Seine Studie, betont der Verkehrswissenschaftler Gernot Sieg, zeige ohnehin nur die gesamtgesellschaftlichen Konsequenzen einer Helmpflicht auf, aber nicht das Risiko und den Nutzen des Fahrradhelms für jeden Einzelnen. „Die Entscheidung, einen Helm aufzusetzen oder nicht – die muss jeder weiterhin für sich ganz persönlich treffen.“
Daten und Fakten
74.776…
… Radfahrer verunglückten nach Angaben des Statistischen Bundesamtes im Jahr 2012. Davon waren rund 60.000 leicht verletzt, gut 14.000 schwer verletzt. 406 Menschen starben beim oder infolge des Unfalls.
6 Prozent …
… mehr Fahrradfahrer starben zwischen 2010 und 2012 als in den Jahren zuvor auf Europas Straßen, wie die EU-Kommission kürzlich bekannt gab.
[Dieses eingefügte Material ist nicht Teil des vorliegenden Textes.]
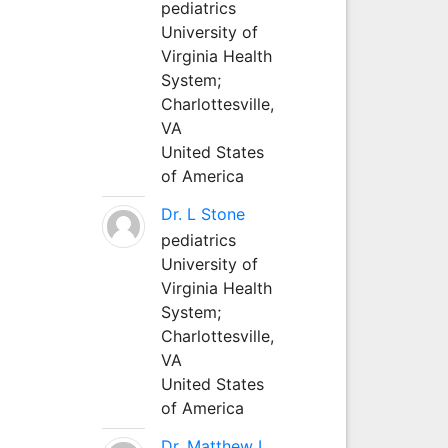
pediatrics
University of
Virginia Health
System;
Charlottesville,
VA
United States
of America
Dr. L Stone
pediatrics
University of
Virginia Health
System;
Charlottesville,
VA
United States
of America
Dr. Matthew L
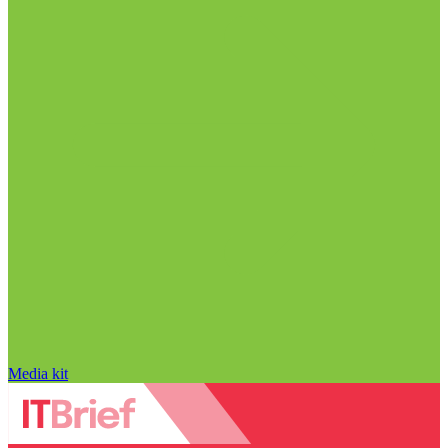
Media kit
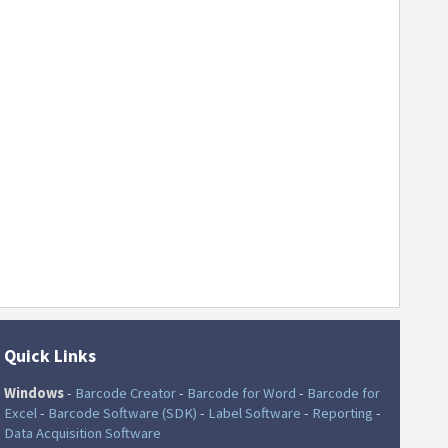
Quick Links
Windows
-
Barcode Creator
-
Barcode for Word
-
Barcode for
Excel
-
Barcode Software (SDK)
-
Label Software
-
Reporting
-
Data Acquisition Software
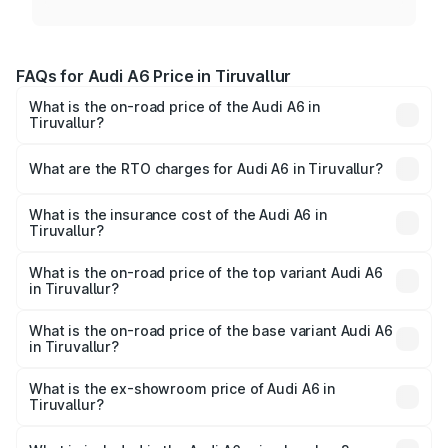
FAQs for Audi A6 Price in Tiruvallur
What is the on-road price of the Audi A6 in
Tiruvallur?
The on-road price of the Audi A6 ranges from ₹63.74
Lakhs and ₹69.89 Lakhs. On-road prices vary across cities
What are the RTO charges for Audi A6 in Tiruvallur?
based on registration fees, insurance, and other optional
The RTO Charges for the base variant of Audi A6 in
charges.
Tiruvallur will be ₹13.14 lakhs.
What is the insurance cost of the Audi A6 in
Tiruvallur?
The insurance cost for the base variant of Audi A6 in
Tiruvallur is ₹2.82 lakhs
What is the on-road price of the top variant Audi A6
in Tiruvallur?
The top variant is 45 TFSI Technology and the on-road
price is ₹87.55 lakhs Lakh in Tiruvallur.
What is the on-road price of the base variant Audi A6
in Tiruvallur?
The base variant is 45 TFSI Premium Plus and the on-road
price is ₹82.34 lakhs Lakh in Tiruvallur.
What is the ex-showroom price of Audi A6 in
Tiruvallur?
The ex-showroom price of the base variant of Audi A6 in
Tiruvallur is ₹65.72 lakhs.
Grund: Es fahren schlicht mehr Menschen Rad als früher.
75 Prozent …
… aller Kinder im Alter von sechs bis zehn tragen regelmäßig einen Fahrradhelm. Bei den Fahrradfahrern über 30 Jahren sind es derzeit nur 15 Prozent. In allen Altersgruppen steigt die Quote der Helmträger aber jährlich leicht.
25 Prozent …
… aller Verletzungen infolge von Fahrradunfällen betreffen den Kopf. Weitaus mehr Verletzungen, 60 Prozent, betreffen Arme und Beine. Sehr typisch für Fahrradunfälle sind Schlüsselbeinbrüche.